Yo, if you cheat on your partner and actually leave them for someone else, prepare to be with that person for the rest of your life or forever surrender your cred. Not to cite Brangelina again, but think about how poorly-viewed Brad would be now if he’d hooked up with Angelina Jolie for a few years and then moved on. He could really never be taken seriously again, ala John Mayer.
7. And not with a family member.
Can’t believe I even have to write this, but Woody Allen ruined it for everybody forever. If you really feel you must leave someone, DON’T LET IT BE FOR A MEMBER OF THEIR FAMILY. Specifically their daughter. No one will ever get over that, I’ll make sure of it.
8. No mud-slinging.
This is the final and most important rule, and also the one most commonly broken.

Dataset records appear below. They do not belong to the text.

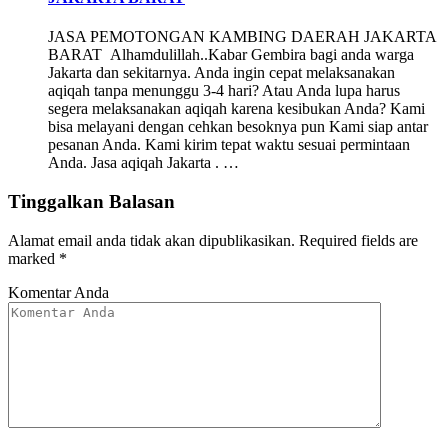
JASA PEMOTONGAN KAMBING DAERAH JAKARTA
BARAT Alhamdulillah..Kabar Gembira bagi anda warga
Jakarta dan sekitarnya. Anda ingin cepat melaksanakan
aqiqah tanpa menunggu 3-4 hari? Atau Anda lupa harus
segera melaksanakan aqiqah karena kesibukan Anda? Kami
bisa melayani dengan cehkan besoknya pun Kami siap antar
pesanan Anda. Kami kirim tepat waktu sesuai permintaan
Anda. Jasa aqiqah Jakarta . …
Tinggalkan Balasan
Alamat email anda tidak akan dipublikasikan.
Required fields are
marked
*
Komentar Anda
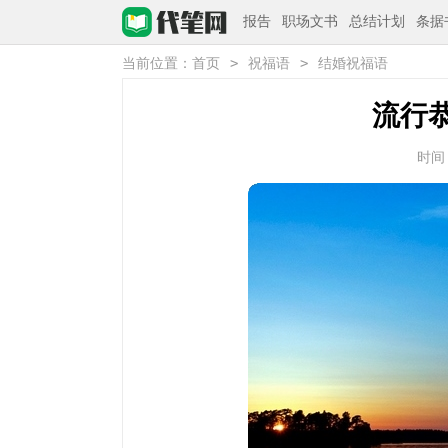
报告
职场文书
总结计划
条据
>
>
当前位置：
首页
祝福语
结婚祝福语
流行
时间：2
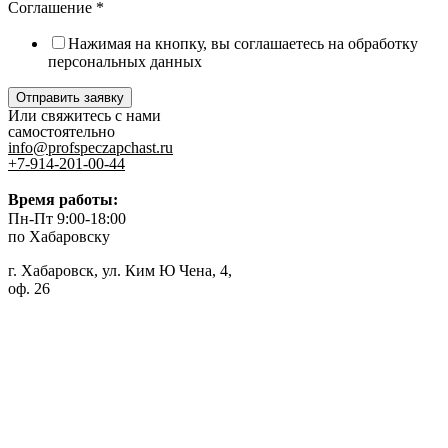
Соглашение
*
Нажимая на кнопку, вы соглашаетесь на обработку
персональных данных
Отправить заявку
Или свяжитесь с нами
самостоятельно
info@profspeczapchast.ru
+7-914-201-00-44
Время работы:
Пн-Пт 9:00-18:00
по Хабаровску
г. Хабаровск, ул. Ким Ю Чена, 4,
оф. 26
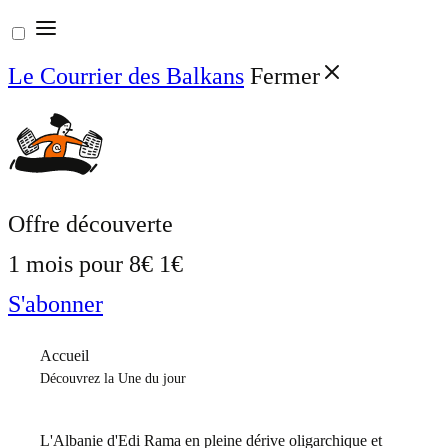
Aller
au
Le Courrier des Balkans
Fermer
contenu
Offre découverte
1 mois pour
8€
1€
S'abonner
Accueil
Découvrez la Une du jour
L'Albanie d'Edi Rama en pleine dérive oligarchique et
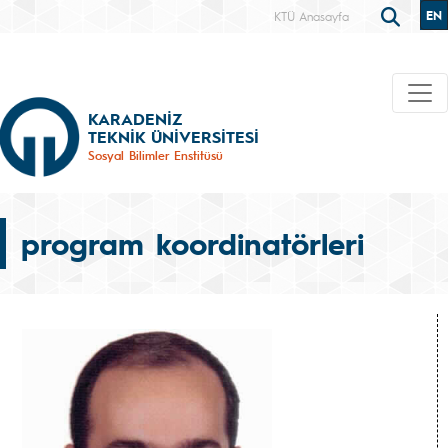
EN
KTÜ Anasayfa
KARADENİZ
TEKNİK ÜNİVERSİTESİ
Sosyal Bilimler Enstitüsü
program koordinatörleri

If you’re the person in a marriage who decided to end it, don’t you dare ever get comfortable and think it’s safe to talk shit about them, because it will not be well received. Looking at you, Jesse James. There will never come a time when anyone wants to hear word one from you about what a terrible wife Sandra Bullock was. Just never gonna happen.
Okay Ben, did you catch all that? It was a lot to take in, but it’s really important that you nail every aspect of it. You can never actually win a breakup with Jennifer Garner, but if you work really hard and follow each of these steps to the letter, you may at least break even after a couple years. Maybe.